Published by Fund Selector Asia – 19th Oct 2018
The Asset Management Association of China (Amac) announced the first batch of mainland-registered investment advisors focused on Hong Kong-listed equities.
The advisors include Da Cheng International Asset Management, Essence Asset Management, GF International Investment Management and BEA Union Investment Management.
The former three firms are subsidiaries of their respective mainland parents while BEA Union is a joint venture between the Bank of East Asia and Germany’s Union Asset Management.
The four firms received approval on 17 October, according to a statement from Amac.
Last month, the association announced that firms advising on SAR-listed stocks tradeable via the mainland-Hong Kong Connect are required to register with the Amac.
Setting up a firm in Hong Kong and holding licenses issued by the Securities and Futures Commission on advising on securities (type 4) and asset management (type 9) are the prerequisites for a firm to obtain Amac registration. The firms with the mentioned licenses are typically asset managers.
Amac registration enables a firm to be a qualified advisor to mainland institutions on Hong Kong equity investments, portfolio allocation and risk control. The onshore institutions that may require the service include mainland asset managers without research coverage of the Hong Kong stock market.
Rex Lo, managing director for business development at BEA Union Investment, told FSA that he believes the mainland financial regulators want tighter control of advisors involved in the Connect programme.
“It is a soft approach of the mainland regulators to monitor firms that provide services onshore yet out of its own jurisdiction,” said Lo.
The registration requirement is an extension of the regulator’s new guidelines, which aim to increase scrutiny of the mainland fund industry, he added.
“As the regulator reckons the channel connecting the mainland and Hong Kong stock markets is becoming more popular as a mid- or long-term allocation, they want to regulate this part of cross-border flows by logging the activities reported by the advisors,” he said.
In fact, advisories for Hong Kong equities have existed for years.
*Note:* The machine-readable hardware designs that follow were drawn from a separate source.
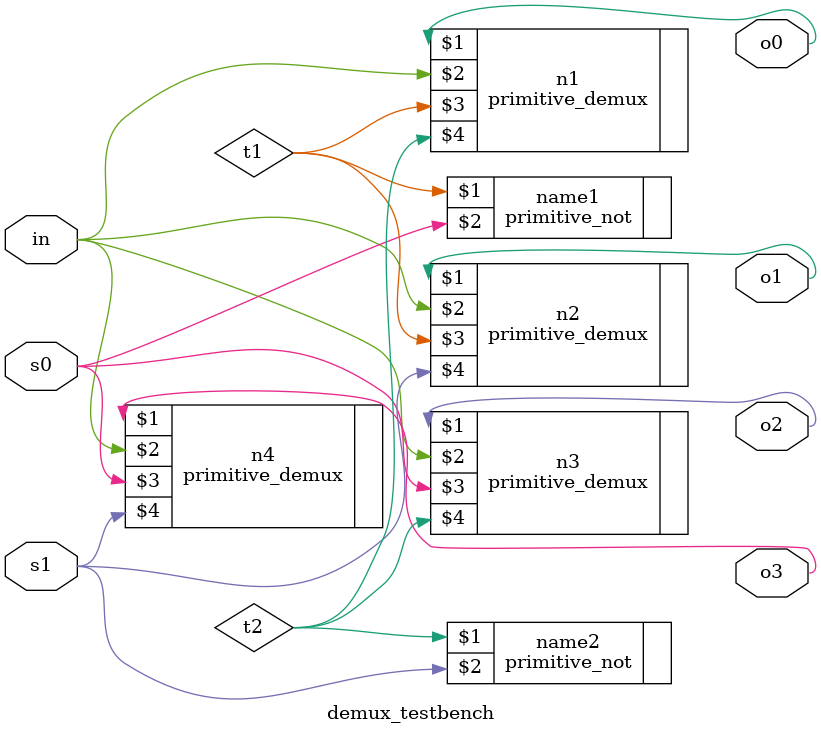
<source format=v>
`timescale 1ns / 1ps
`include "primitive_demux.v"
`include "primitive_not.v"
module demux_testbench(in,s0,s1,o0,o1,o2,o3);
input in,s0,s1;
output o0,o1,o2,o3;
wire t1,t2;
primitive_not name1(t1,s0);
primitive_not name2(t2,s1);

primitive_demux n1(o0,in,t1,t2);

primitive_demux n2(o1,in,t1,s1);

primitive_demux n3(o2,in,s0,t2);

primitive_demux n4(o3,in,s0,s1);

endmodule
/*primitive_demux n1(y0,s0,s1,in);
primitive_demux n2(y1,s0,s1,in);
primitive_demux n3(y2,s0,s1,in);
primitive_demux n4(y3,s0,s1,in);
initial
begin
$monitor($time,"y0=%b,y1=%b,y2=%b,y3=%b,in=%b,s0=%b,s1=%b",y0,y1,y2,y3,in,s0,s1);
end
initial
begin
 s0=1'b0; s1=1'b0; in=1'b1;
 s0=1'b0; s1=1'b1;
 s0=1'b1; s1=1'b0;
 s0=1'b1; s1=1'b1;

end
endmodule

*/
</source>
But there is a “missing link” in monitoring this particular part of the industry, said Lo, adding that the registration rule will help mainland asset managers find the more qualified advisors.
“The request for such registration clears up the grey area of whether a firm is a legitimate advisor or not,” he continued.
He believes foreign asset managers of a certain scale and research coverage for the asset class will welcome the idea.